Later on when we start freeing 4KB pages, we will start incrementing this
counter and when it reaches 512 again we will implement the merge()
operation. I.e., we will merge all 4KB pages back into a single 2MB page. Note
that when we perform the merge() we will have to remove all 4KB pages of the
2MB page from the free list of 4KB pages. But this is easy, we simply iterate
over all 4KB pages of the 2MB page and delete each of them from the list of 4KB
pages (since the list is doubly linked deletion is easy).
Note, that some metadata is excessive. I.e., we already know that the page is
free if it’s on the free list. However, tracking this state explicitly as
Free4K will harden our allocator and guard against possible bugs when we try
to either free a page multiple times (a double free error), or try to free a
4KB page as a 2MB page, etc. All modern allocators implement some degree of
hardening to protect against double free bugs.

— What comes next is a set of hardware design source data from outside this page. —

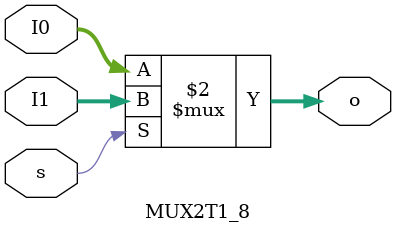
<source format=v>
`timescale 1ns / 1ps
module 	MUX2T1_8(input[7:0]I0,
						input[7:0]I1,
						input s,
						output[7:0]o
						 );

	assign o = (s == 1) ? I1 : I0;			////8Î»2Ñ¡Ò»,I0¡¢I1¶ÔÓ¦Ñ¡ÔñÍ¨µÀ0¡¢1

endmodule

</source>
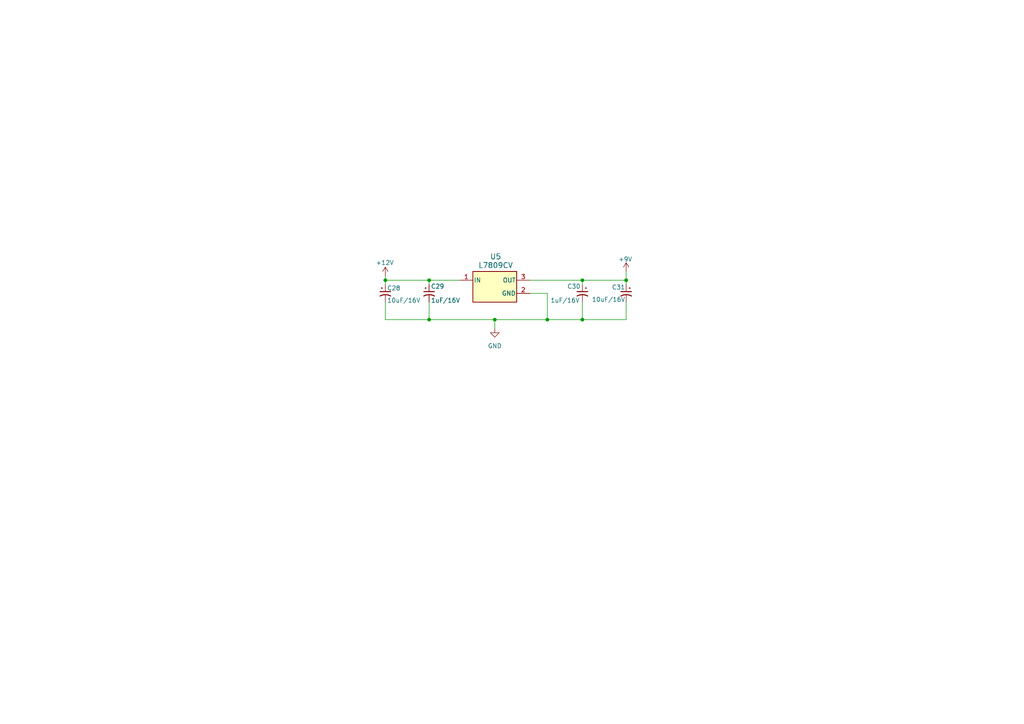
<source format=kicad_sch>
(kicad_sch
	(version 20231120)
	(generator "eeschema")
	(generator_version "8.0")
	(uuid "3f2acbe1-67fd-4d32-887d-ce2dc3a8569d")
	(paper "A4")
	
	(junction
		(at 168.91 92.71)
		(diameter 0)
		(color 0 0 0 0)
		(uuid "0e8d1540-de44-4711-a46c-a41607f4994b")
	)
	(junction
		(at 168.91 81.28)
		(diameter 0)
		(color 0 0 0 0)
		(uuid "5d139916-6f5f-4313-aa36-2c12ac3b644d")
	)
	(junction
		(at 124.46 81.28)
		(diameter 0)
		(color 0 0 0 0)
		(uuid "81d494f5-8a10-46dc-ac6c-4d6c8b71dce1")
	)
	(junction
		(at 111.76 81.28)
		(diameter 0)
		(color 0 0 0 0)
		(uuid "965f4b8b-7036-49ef-9a43-613cc64600f1")
	)
	(junction
		(at 158.75 92.71)
		(diameter 0)
		(color 0 0 0 0)
		(uuid "cea79f2e-80a2-44aa-aded-f3d85ee4cc42")
	)
	(junction
		(at 124.46 92.71)
		(diameter 0)
		(color 0 0 0 0)
		(uuid "d499cedb-df5e-4767-bc69-4b7150271519")
	)
	(junction
		(at 143.51 92.71)
		(diameter 0)
		(color 0 0 0 0)
		(uuid "e5d42b3d-edce-44e6-b48c-91e1dc31ea58")
	)
	(junction
		(at 181.61 81.28)
		(diameter 0)
		(color 0 0 0 0)
		(uuid "fe8c6931-8cea-4973-bddb-beecde79a851")
	)
	(wire
		(pts
			(xy 168.91 81.28) (xy 168.91 82.55)
		)
		(stroke
			(width 0)
			(type default)
		)
		(uuid "261338e9-3233-48d7-abf2-2b928d6decb4")
	)
	(wire
		(pts
			(xy 181.61 78.74) (xy 181.61 81.28)
		)
		(stroke
			(width 0)
			(type default)
		)
		(uuid "38c693a2-81ca-470c-9918-257d4707e690")
	)
	(wire
		(pts
			(xy 111.76 80.01) (xy 111.76 81.28)
		)
		(stroke
			(width 0)
			(type default)
		)
		(uuid "4a62f5cd-27e3-4be7-a4ea-a155d6888097")
	)
	(wire
		(pts
			(xy 153.67 85.09) (xy 158.75 85.09)
		)
		(stroke
			(width 0)
			(type default)
		)
		(uuid "5aef08c5-3c4a-4828-9747-aaf42545db0d")
	)
	(wire
		(pts
			(xy 143.51 95.25) (xy 143.51 92.71)
		)
		(stroke
			(width 0)
			(type default)
		)
		(uuid "5ddafcdb-6ab2-4ff3-8483-e9ff2d48745d")
	)
	(wire
		(pts
			(xy 111.76 87.63) (xy 111.76 92.71)
		)
		(stroke
			(width 0)
			(type default)
		)
		(uuid "6e6a4fc2-dcc1-4068-b4f2-7230d1eac833")
	)
	(wire
		(pts
			(xy 158.75 92.71) (xy 168.91 92.71)
		)
		(stroke
			(width 0)
			(type default)
		)
		(uuid "7bf94cdb-cd94-492b-84ff-a40aba5d640a")
	)
	(wire
		(pts
			(xy 124.46 81.28) (xy 133.35 81.28)
		)
		(stroke
			(width 0)
			(type default)
		)
		(uuid "8956c6c1-fbd5-446f-a8d6-9bbc6d049858")
	)
	(wire
		(pts
			(xy 143.51 92.71) (xy 158.75 92.71)
		)
		(stroke
			(width 0)
			(type default)
		)
		(uuid "89a2b606-8958-4cff-9e3d-54ffdbcefa4c")
	)
	(wire
		(pts
			(xy 124.46 92.71) (xy 143.51 92.71)
		)
		(stroke
			(width 0)
			(type default)
		)
		(uuid "938ff74b-c8cc-4388-a773-3d3e625f71bc")
	)
	(wire
		(pts
			(xy 168.91 81.28) (xy 181.61 81.28)
		)
		(stroke
			(width 0)
			(type default)
		)
		(uuid "9861eb47-4115-4bf9-b796-4d5d2408646f")
	)
	(wire
		(pts
			(xy 124.46 81.28) (xy 124.46 82.55)
		)
		(stroke
			(width 0)
			(type default)
		)
		(uuid "aa1f6cc6-825e-4461-a908-c627b9ded36b")
	)
	(wire
		(pts
			(xy 181.61 81.28) (xy 181.61 82.55)
		)
		(stroke
			(width 0)
			(type default)
		)
		(uuid "b4400970-7f91-4374-acc6-89fb03b505bf")
	)
	(wire
		(pts
			(xy 111.76 82.55) (xy 111.76 81.28)
		)
		(stroke
			(width 0)
			(type default)
		)
		(uuid "ba71e538-f591-456d-8958-e4a5dbf9e9f1")
	)
	(wire
		(pts
			(xy 124.46 87.63) (xy 124.46 92.71)
		)
		(stroke
			(width 0)
			(type default)
		)
		(uuid "bf3584ab-c917-41bf-b1fe-72b2de581b53")
	)
	(wire
		(pts
			(xy 111.76 81.28) (xy 124.46 81.28)
		)
		(stroke
			(width 0)
			(type default)
		)
		(uuid "bfac50f9-e067-4457-9ed0-fafba954d802")
	)
	(wire
		(pts
			(xy 111.76 92.71) (xy 124.46 92.71)
		)
		(stroke
			(width 0)
			(type default)
		)
		(uuid "c8bac718-2c82-4c7c-a9f3-550e8390154e")
	)
	(wire
		(pts
			(xy 158.75 85.09) (xy 158.75 92.71)
		)
		(stroke
			(width 0)
			(type default)
		)
		(uuid "cd7003a1-5e4f-4342-95a4-890f38066450")
	)
	(wire
		(pts
			(xy 168.91 87.63) (xy 168.91 92.71)
		)
		(stroke
			(width 0)
			(type default)
		)
		(uuid "d0fdab6a-6674-4dc2-96ce-c7320561fbb2")
	)
	(wire
		(pts
			(xy 168.91 92.71) (xy 181.61 92.71)
		)
		(stroke
			(width 0)
			(type default)
		)
		(uuid "d4cf7f4e-44f7-4b2f-b1d2-f8bcab10a11f")
	)
	(wire
		(pts
			(xy 181.61 87.63) (xy 181.61 92.71)
		)
		(stroke
			(width 0)
			(type default)
		)
		(uuid "db1f9c06-9e84-48eb-8b9e-93f8c86a325a")
	)
	(wire
		(pts
			(xy 153.67 81.28) (xy 168.91 81.28)
		)
		(stroke
			(width 0)
			(type default)
		)
		(uuid "e5a9af7d-ffd4-4167-9f20-c34824406c0c")
	)
	(symbol
		(lib_id "charge_battery_sym_lib:Cap_Tantalum_10uF_16V")
		(at 181.61 82.55 90)
		(mirror x)
		(unit 1)
		(exclude_from_sim no)
		(in_bom yes)
		(on_board yes)
		(dnp no)
		(uuid "22b63a1d-0455-4d70-8aa1-5b2de02ce2dd")
		(property "Reference" "C31"
			(at 181.356 83.312 90)
			(effects
				(font
					(size 1.27 1.27)
				)
				(justify left)
			)
		)
		(property "Value" "10uF/16V"
			(at 181.356 86.868 90)
			(effects
				(font
					(size 1.27 1.27)
				)
				(justify left)
			)
		)
		(property "Footprint" "charge_battery_footprint_lib:Tan_Cap_A"
			(at 172.212 77.47 0)
			(effects
				(font
					(size 1.27 1.27)
				)
				(justify bottom)
				(hide yes)
			)
		)
		(property "Datasheet" ""
			(at 181.61 87.63 0)
			(effects
				(font
					(size 1.27 1.27)
				)
				(hide yes)
			)
		)
		(property "Description" "TAJA105K016RNJ"
			(at 171.704 79.502 0)
			(effects
				(font
					(size 1.27 1.27)
				)
				(hide yes)
			)
		)
		(property "Supply name" "Thegioiic"
			(at 170.942 79.502 0)
			(effects
				(font
					(size 1.27 1.27)
				)
				(hide yes)
			)
		)
		(property "Supply part number" "Tụ Tantalum 10uF 16V 2312 TAJC106K016RNJ"
			(at 171.45 77.724 0)
			(effects
				(font
					(size 1.27 1.27)
				)
				(hide yes)
			)
		)
		(property "Supply URL" "https://www.thegioiic.com/tu-tantalum-10uf-16v-2312-tajc106k016rnj"
			(at 170.942 82.804 0)
			(effects
				(font
					(size 1.27 1.27)
				)
				(hide yes)
			)
		)
		(pin "2"
			(uuid "3111d1de-8364-4e17-afc8-594a665a9c23")
		)
		(pin "1"
			(uuid "5da841af-c9bf-4478-a168-1e7959e0bce3")
		)
		(instances
			(project "BATTERY_CONVERTER"
				(path "/518c170c-c465-4532-a1cc-dfde0d4d70b3/615e3a1f-00ea-4f8b-87b9-21b5b209977b"
					(reference "C31")
					(unit 1)
				)
			)
		)
	)
	(symbol
		(lib_id "power:+9V")
		(at 181.61 78.74 0)
		(unit 1)
		(exclude_from_sim no)
		(in_bom yes)
		(on_board yes)
		(dnp no)
		(uuid "2be02ebb-0c59-4963-bd58-fe4ecd4fdb7e")
		(property "Reference" "#PWR034"
			(at 181.61 82.55 0)
			(effects
				(font
					(size 1.27 1.27)
				)
				(hide yes)
			)
		)
		(property "Value" "+9V"
			(at 181.356 75.184 0)
			(effects
				(font
					(size 1.27 1.27)
				)
			)
		)
		(property "Footprint" ""
			(at 181.61 78.74 0)
			(effects
				(font
					(size 1.27 1.27)
				)
				(hide yes)
			)
		)
		(property "Datasheet" ""
			(at 181.61 78.74 0)
			(effects
				(font
					(size 1.27 1.27)
				)
				(hide yes)
			)
		)
		(property "Description" "Power symbol creates a global label with name \"+9V\""
			(at 181.61 78.74 0)
			(effects
				(font
					(size 1.27 1.27)
				)
				(hide yes)
			)
		)
		(pin "1"
			(uuid "b546aa2a-c835-4f34-a0f1-bc6a68eb2bdf")
		)
		(instances
			(project "BATTERY_CONVERTER"
				(path "/518c170c-c465-4532-a1cc-dfde0d4d70b3/615e3a1f-00ea-4f8b-87b9-21b5b209977b"
					(reference "#PWR034")
					(unit 1)
				)
			)
		)
	)
	(symbol
		(lib_id "power:GND")
		(at 143.51 95.25 0)
		(unit 1)
		(exclude_from_sim no)
		(in_bom yes)
		(on_board yes)
		(dnp no)
		(fields_autoplaced yes)
		(uuid "2d12e5c4-9789-4853-a5aa-71afd9c5d986")
		(property "Reference" "#PWR033"
			(at 143.51 101.6 0)
			(effects
				(font
					(size 1.27 1.27)
				)
				(hide yes)
			)
		)
		(property "Value" "GND"
			(at 143.51 100.33 0)
			(effects
				(font
					(size 1.27 1.27)
				)
			)
		)
		(property "Footprint" ""
			(at 143.51 95.25 0)
			(effects
				(font
					(size 1.27 1.27)
				)
				(hide yes)
			)
		)
		(property "Datasheet" ""
			(at 143.51 95.25 0)
			(effects
				(font
					(size 1.27 1.27)
				)
				(hide yes)
			)
		)
		(property "Description" "Power symbol creates a global label with name \"GND\" , ground"
			(at 143.51 95.25 0)
			(effects
				(font
					(size 1.27 1.27)
				)
				(hide yes)
			)
		)
		(pin "1"
			(uuid "af68f010-3f96-4a07-8909-a3091dd1e58b")
		)
		(instances
			(project "BATTERY_CONVERTER"
				(path "/518c170c-c465-4532-a1cc-dfde0d4d70b3/615e3a1f-00ea-4f8b-87b9-21b5b209977b"
					(reference "#PWR033")
					(unit 1)
				)
			)
		)
	)
	(symbol
		(lib_id "charge_battery_sym_lib:L7809CV")
		(at 137.16 87.63 0)
		(unit 1)
		(exclude_from_sim no)
		(in_bom yes)
		(on_board yes)
		(dnp no)
		(uuid "6d3b521c-e56e-4b21-8e2c-a86ccf9297bd")
		(property "Reference" "U5"
			(at 143.764 74.422 0)
			(effects
				(font
					(size 1.524 1.524)
				)
			)
		)
		(property "Value" "L7809CV"
			(at 143.764 76.962 0)
			(effects
				(font
					(size 1.524 1.524)
				)
			)
		)
		(property "Footprint" "Package_TO_SOT_THT:TO-220-3_Horizontal_TabDown"
			(at 149.86 90.932 0)
			(effects
				(font
					(size 1.27 1.27)
					(italic yes)
				)
				(hide yes)
			)
		)
		(property "Datasheet" "https://www.st.com/resource/en/datasheet/l78.pdf"
			(at 149.606 90.932 0)
			(effects
				(font
					(size 1.27 1.27)
					(italic yes)
				)
				(hide yes)
			)
		)
		(property "Description" "Linear Regulators - Standard"
			(at 149.352 90.932 0)
			(effects
				(font
					(size 1.27 1.27)
				)
				(hide yes)
			)
		)
		(property "Supply Name" "TME"
			(at 143.51 73.66 0)
			(effects
				(font
					(size 1.27 1.27)
				)
				(hide yes)
			)
		)
		(property "Supply Number" "L7809CV"
			(at 143.51 76.2 0)
			(effects
				(font
					(size 1.27 1.27)
				)
				(hide yes)
			)
		)
		(property "Supply name" "TME"
			(at 150.876 90.932 0)
			(effects
				(font
					(size 1.27 1.27)
				)
				(hide yes)
			)
		)
		(property "Supply part number" "L7809CV"
			(at 150.876 90.932 0)
			(effects
				(font
					(size 1.27 1.27)
				)
				(hide yes)
			)
		)
		(property "Supply URL" "http://www.tme.vn/Product.aspx?id=2484#page=pro_info"
			(at 137.16 87.63 0)
			(effects
				(font
					(size 1.27 1.27)
				)
				(hide yes)
			)
		)
		(pin "2"
			(uuid "18a22850-3172-4f8f-9073-33d41121b71f")
		)
		(pin "3"
			(uuid "9601bbfc-858e-45cc-84f4-c54c82cf5b71")
		)
		(pin "1"
			(uuid "09412ce4-c1a0-4bde-83cd-7e6730074424")
		)
		(instances
			(project "BATTERY_CONVERTER"
				(path "/518c170c-c465-4532-a1cc-dfde0d4d70b3/615e3a1f-00ea-4f8b-87b9-21b5b209977b"
					(reference "U5")
					(unit 1)
				)
			)
		)
	)
	(symbol
		(lib_id "charge_battery_sym_lib:Cap_Tantalum_1uF_16V")
		(at 168.91 82.55 90)
		(mirror x)
		(unit 1)
		(exclude_from_sim no)
		(in_bom yes)
		(on_board yes)
		(dnp no)
		(uuid "8000416e-f1a6-4c91-baf5-1933fe1d6a27")
		(property "Reference" "C30"
			(at 168.402 83.058 90)
			(effects
				(font
					(size 1.27 1.27)
				)
				(justify left)
			)
		)
		(property "Value" "1uF/16V"
			(at 168.148 87.122 90)
			(effects
				(font
					(size 1.27 1.27)
				)
				(justify left)
			)
		)
		(property "Footprint" "charge_battery_footprint_lib:Tan_Cap_A"
			(at 158.75 78.74 0)
			(effects
				(font
					(size 1.27 1.27)
				)
				(justify bottom)
				(hide yes)
			)
		)
		(property "Datasheet" ""
			(at 168.91 87.63 0)
			(effects
				(font
					(size 1.27 1.27)
				)
				(hide yes)
			)
		)
		(property "Description" "TAJA105K016RNJ"
			(at 159.258 70.612 0)
			(effects
				(font
					(size 1.27 1.27)
				)
				(hide yes)
			)
		)
		(property "Supply name" "Thegioiic"
			(at 159.258 74.168 0)
			(effects
				(font
					(size 1.27 1.27)
				)
				(hide yes)
			)
		)
		(property "Supply part number" "Tụ Tantalum 1uF 16V 1206 TAJA105K016RNJ"
			(at 158.75 78.74 0)
			(effects
				(font
					(size 1.27 1.27)
				)
				(hide yes)
			)
		)
		(property "Supply URL" "https://www.thegioiic.com/tu-tantalum-1uf-16v-1206-taja105k016rnj"
			(at 158.75 78.74 0)
			(effects
				(font
					(size 1.27 1.27)
				)
				(hide yes)
			)
		)
		(pin "2"
			(uuid "709f6e79-5f37-4365-86cd-932e72ab1970")
		)
		(pin "1"
			(uuid "610798d6-8212-4031-9da0-c86132c1001d")
		)
		(instances
			(project "BATTERY_CONVERTER"
				(path "/518c170c-c465-4532-a1cc-dfde0d4d70b3/615e3a1f-00ea-4f8b-87b9-21b5b209977b"
					(reference "C30")
					(unit 1)
				)
			)
		)
	)
	(symbol
		(lib_id "charge_battery_sym_lib:Cap_Tantalum_10uF_16V")
		(at 111.76 82.55 270)
		(unit 1)
		(exclude_from_sim no)
		(in_bom yes)
		(on_board yes)
		(dnp no)
		(uuid "85089f41-ad70-4489-9aea-a687c8973f65")
		(property "Reference" "C28"
			(at 112.268 83.566 90)
			(effects
				(font
					(size 1.27 1.27)
				)
				(justify left)
			)
		)
		(property "Value" "10uF/16V"
			(at 112.268 87.122 90)
			(effects
				(font
					(size 1.27 1.27)
				)
				(justify left)
			)
		)
		(property "Footprint" "charge_battery_footprint_lib:Tan_Cap_A"
			(at 121.158 77.47 0)
			(effects
				(font
					(size 1.27 1.27)
				)
				(justify bottom)
				(hide yes)
			)
		)
		(property "Datasheet" ""
			(at 111.76 87.63 0)
			(effects
				(font
					(size 1.27 1.27)
				)
				(hide yes)
			)
		)
		(property "Description" "TAJA105K016RNJ"
			(at 121.666 79.502 0)
			(effects
				(font
					(size 1.27 1.27)
				)
				(hide yes)
			)
		)
		(property "Supply name" "Thegioiic"
			(at 122.428 79.502 0)
			(effects
				(font
					(size 1.27 1.27)
				)
				(hide yes)
			)
		)
		(property "Supply part number" "Tụ Tantalum 10uF 16V 2312 TAJC106K016RNJ"
			(at 121.92 77.724 0)
			(effects
				(font
					(size 1.27 1.27)
				)
				(hide yes)
			)
		)
		(property "Supply URL" "https://www.thegioiic.com/tu-tantalum-10uf-16v-2312-tajc106k016rnj"
			(at 122.428 82.804 0)
			(effects
				(font
					(size 1.27 1.27)
				)
				(hide yes)
			)
		)
		(pin "2"
			(uuid "e2598512-d098-4bae-83d5-3ecdaeeca1c6")
		)
		(pin "1"
			(uuid "494f3860-f467-4e38-9bb2-202c4e696bf9")
		)
		(instances
			(project "BATTERY_CONVERTER"
				(path "/518c170c-c465-4532-a1cc-dfde0d4d70b3/615e3a1f-00ea-4f8b-87b9-21b5b209977b"
					(reference "C28")
					(unit 1)
				)
			)
		)
	)
	(symbol
		(lib_id "power:+5V")
		(at 111.76 80.01 0)
		(unit 1)
		(exclude_from_sim no)
		(in_bom yes)
		(on_board yes)
		(dnp no)
		(uuid "dee8751b-e87f-4475-9843-539d92345ef0")
		(property "Reference" "#PWR032"
			(at 111.76 83.82 0)
			(effects
				(font
					(size 1.27 1.27)
				)
				(hide yes)
			)
		)
		(property "Value" "+12V"
			(at 108.966 76.2 0)
			(effects
				(font
					(size 1.27 1.27)
				)
				(justify left)
			)
		)
		(property "Footprint" ""
			(at 111.76 80.01 0)
			(effects
				(font
					(size 1.27 1.27)
				)
				(hide yes)
			)
		)
		(property "Datasheet" ""
			(at 111.76 80.01 0)
			(effects
				(font
					(size 1.27 1.27)
				)
				(hide yes)
			)
		)
		(property "Description" "Power symbol creates a global label with name \"+5V\""
			(at 111.76 80.01 0)
			(effects
				(font
					(size 1.27 1.27)
				)
				(hide yes)
			)
		)
		(pin "1"
			(uuid "f9b7f0e3-f765-47ec-83c7-768e46d7ce48")
		)
		(instances
			(project "BATTERY_CONVERTER"
				(path "/518c170c-c465-4532-a1cc-dfde0d4d70b3/615e3a1f-00ea-4f8b-87b9-21b5b209977b"
					(reference "#PWR032")
					(unit 1)
				)
			)
		)
	)
	(symbol
		(lib_id "charge_battery_sym_lib:Cap_Tantalum_1uF_16V")
		(at 124.46 82.55 270)
		(unit 1)
		(exclude_from_sim no)
		(in_bom yes)
		(on_board yes)
		(dnp no)
		(uuid "fabe6d42-e628-4848-a232-059b52fe8584")
		(property "Reference" "C29"
			(at 124.968 83.058 90)
			(effects
				(font
					(size 1.27 1.27)
				)
				(justify left)
			)
		)
		(property "Value" "1uF/16V"
			(at 124.968 87.122 90)
			(effects
				(font
					(size 1.27 1.27)
				)
				(justify left)
			)
		)
		(property "Footprint" "charge_battery_footprint_lib:Tan_Cap_A"
			(at 134.62 78.74 0)
			(effects
				(font
					(size 1.27 1.27)
				)
				(justify bottom)
				(hide yes)
			)
		)
		(property "Datasheet" ""
			(at 124.46 87.63 0)
			(effects
				(font
					(size 1.27 1.27)
				)
				(hide yes)
			)
		)
		(property "Description" "TAJA105K016RNJ"
			(at 134.112 70.612 0)
			(effects
				(font
					(size 1.27 1.27)
				)
				(hide yes)
			)
		)
		(property "Supply name" "Thegioiic"
			(at 134.112 74.168 0)
			(effects
				(font
					(size 1.27 1.27)
				)
				(hide yes)
			)
		)
		(property "Supply part number" "Tụ Tantalum 1uF 16V 1206 TAJA105K016RNJ"
			(at 134.62 78.74 0)
			(effects
				(font
					(size 1.27 1.27)
				)
				(hide yes)
			)
		)
		(property "Supply URL" "https://www.thegioiic.com/tu-tantalum-1uf-16v-1206-taja105k016rnj"
			(at 134.62 78.74 0)
			(effects
				(font
					(size 1.27 1.27)
				)
				(hide yes)
			)
		)
		(pin "1"
			(uuid "df58d261-d4a5-4e2c-91f3-cdef12a45f15")
		)
		(pin "2"
			(uuid "0eebe761-be68-40f7-a38c-1c359bd7baec")
		)
		(instances
			(project "BATTERY_CONVERTER"
				(path "/518c170c-c465-4532-a1cc-dfde0d4d70b3/615e3a1f-00ea-4f8b-87b9-21b5b209977b"
					(reference "C29")
					(unit 1)
				)
			)
		)
	)
)

</source>
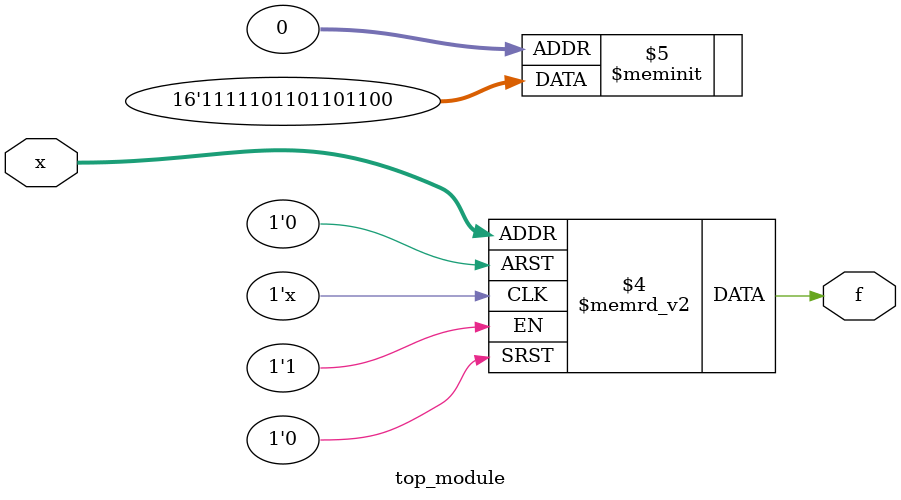
<source format=sv>
module top_module (
    input [4:1] x,
    output logic f
);

    always @(*) begin
        case (x)
            4'b0000: f = 1'b0;  // d but choose to output 0
            4'b0001: f = 1'b0;
            4'b0010: f = 1'b1;  // correct value based on K-map
            4'b0011: f = 1'b1;  // correct value based on K-map
            4'b0100: f = 1'b0;
            4'b0101: f = 1'b1;
            4'b0110: f = 1'b1;
            4'b0111: f = 1'b0;
            4'b1000: f = 1'b1;
            4'b1001: f = 1'b1;
            4'b1010: f = 1'b0;
            4'b1011: f = 1'b1;  // correct value based on K-map
            4'b1100: f = 1'b1;
            4'b1101: f = 1'b1;
            4'b1110: f = 1'b1;
            4'b1111: f = 1'b1;  // correct value based on K-map
            default: f = 1'b0;
        endcase
    end

endmodule

</source>
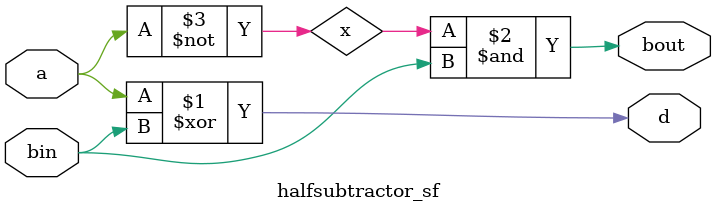
<source format=v>
`timescale 1ns / 1ps


module halfsubtractor_sf(d,bout,a,bin);
output d,bout;
input a,bin;

wire x;

xor (d,a,bin);
not (x,a);
and (bout,x,bin);

endmodule

</source>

Locking and synchronization
To simplify implementation, lets execute all allocations under two big locks
that guard 4KB and 2MB lists, i.e., a Mutex<T> in Rust. You can take a look
how we do this in
RedLeaf.
Note however that since we are working in the kernel we cannot acquire locks
with interrupts enabled (or we have to guarantee that interrupt handlers don’t
try to acquire the same mutexes). Hence, we extend our mutex with support for
disabling interrupts. Which means that you have to implement your own
Mutex<T> primitive.
Note that if we deside to support non-maskable interrupts we still have to guarantee that NMI handlers don’t acquire the same mutexes. A runtime check that tracks the execution context (i.e., NMI vs non-NMI and panics if the mutex is acquired from the NMI context is a good idea to guard for mesterious bugs).
Integrating with Box<T>
To implement integration with Box<T>, we can utilizere instructions from
Philipp Oppermann’s
blog. At a
high level you will need to implement GlobalAlloc trait for your allocator.
You can use Allocator interface in
RedLeaf
as a reference. Then you have to declare
global_allocator.
Submitting your work
To test your work, we provide a test.rs that you will be integrating into your project. To integrate test.rs, a few things you need to provide
- Implement a Global allocator instance named “ALLOCATOR” under module
crate::memory - Enable rust std alloc crate
Add a rust module by add following files
- src/memory/mod.rs
- src/memory/test.rs (MAKE SURE you place test.rs in this path, because autograder will replace your test.rs at this path.)
In mod.rs, add your global allocator instance.
#[global_allocator]
pub static ALLOCATOR: YourAllocatorType = ...;
To enable rust std alloc crate, add following into your .cargo/config.toml.
[unstable]
build-std = [ "core","alloc" ]
unstable-options = true
Finally, call test_all() function in your main.rs AFTER initializing your memory allocator.
To submit, do not print anything in your timer interrupt handler. you may use submission.sh to zip up all your files. Make sure to submit with .cargo/config.toml file.